I assumed these were declarative statements but Balzac seemed to be waiting for an answer. “I would like to help you but I am afraid that all I have is the storyboard in my ledger. To be honest, I had been hoping you all would help.” I tapped the ledger and added, “It makes no sense. There are too many storylines.”
After a while, he said, “It makes perfect sense. Ask me why.”
“Why?”
“Your question reeks of impudence but I will pretend I did not notice.” He turned to his knapsack, unhitching it and plopping it on the table between us. “An erudite man always tries to find the correct answers to his puzzles because he knows that the minute the answers stop, the Brute will return. Sometimes I feel it bubbling beneath my skin.” He reached into his knapsack and brought out a mask. “It allowed a woman who was incomplete to balance out the world. With the mask on, she was able to neutralize everything. The oppressive world she imagined, the people she believed meant her harm and finally, her own frailty. She became sightless and so she could choose whatever vision she wanted to dance in her mind.” He sounded unexpectedly lucid. “Your own words, if I am allowed to quote.” I guessed he was quoting from the script. “Strangely, she was the only one who could tell what was real and what was not. A sightless siren unswayed by visual prejudices,” he said, lisping heavily. Next, he withdrew a piece of crumbled paper. “Placed strategically in the centre of a silver plant. Symbols and allegories and...” He was trying to pronounce hieroglyphics and growing more frustrated with each attempt. Eventually he gave up and closed his eyes. “A man taking account of his life.”
He brought up other pieces of junk. When he said he also had a Gladstone bag in his carriage, I felt I had to stop him. I opened the storyboard ledger and tried to locate the connection between the sketches and his junk. While I was doing so, I asked him, “Are these artifacts part of the plot? I cannot see any references here.”
He glanced at my notebook and said immediately, “To be quite honest, I would have once found that question to be rude and callous. I would have gone berserk, as brutes are wont to do. I would have bitten off your ears and chomped on their soft tissue. Did I ever mention that its consistency is similar to g
izzard?” He laughed, three unfocused chuckles. “That’s a joke, my friend. I would have done far worse. But I have changed. I am no longer roused by your pretence about these artifacts, as you put it. The brute inside wants to tear you apart for leaving these mementoes behind. Like in the story you told of the girl who kept reappearing to remind us of our humanity. Or maybe to keep us in check. I can’t remember everything when there are all these voices whistling in my head.” He placed both palms on his chin and twisted his neck. “But a man with a lexicon of two hundred thousand words is patient. It’s an obligation.
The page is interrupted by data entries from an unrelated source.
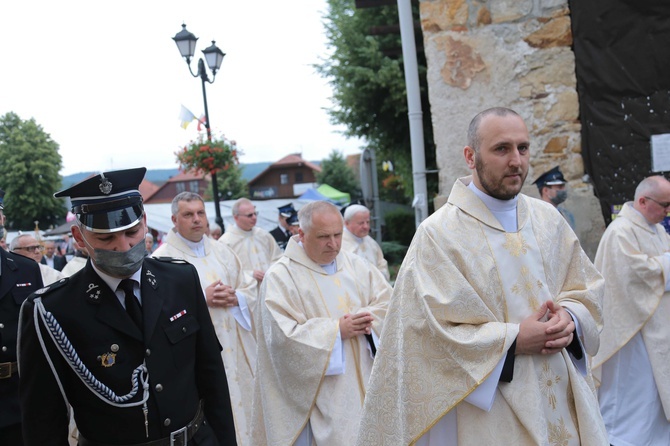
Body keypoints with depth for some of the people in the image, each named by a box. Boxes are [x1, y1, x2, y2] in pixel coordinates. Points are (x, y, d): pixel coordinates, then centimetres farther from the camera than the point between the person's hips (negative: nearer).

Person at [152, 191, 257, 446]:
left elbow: (251, 288, 12)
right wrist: (201, 299, -20)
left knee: (243, 402, 13)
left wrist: (236, 297, -9)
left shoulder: (222, 251, 10)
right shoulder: (162, 258, -7)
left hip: (234, 345, 5)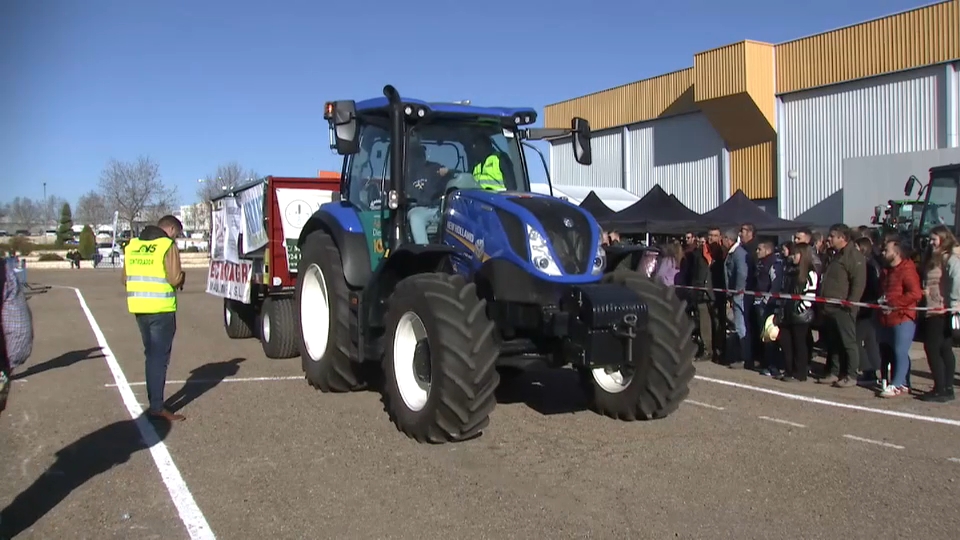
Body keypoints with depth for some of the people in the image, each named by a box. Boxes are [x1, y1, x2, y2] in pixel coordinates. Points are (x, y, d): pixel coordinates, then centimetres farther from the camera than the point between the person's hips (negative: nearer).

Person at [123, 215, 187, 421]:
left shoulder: (132, 245, 12)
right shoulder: (168, 246, -9)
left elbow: (125, 278, 15)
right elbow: (175, 279, -16)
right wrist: (182, 276, 4)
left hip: (138, 307, 7)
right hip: (161, 309, -7)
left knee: (152, 355, 18)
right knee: (159, 357, -2)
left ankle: (154, 401, 25)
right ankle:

Now I must repeat my request.”
“What is it exactly?”
“Here we go again. Let me point out that a brute never asks for directions because it’s there etched in his thick skull every minute of the day. He knows what he wants and he moves toward it. There is no shame or guilt or remorse. See, want and take. That was my credo. During those dark days, I would not think that a simple request might deflect the carnage.”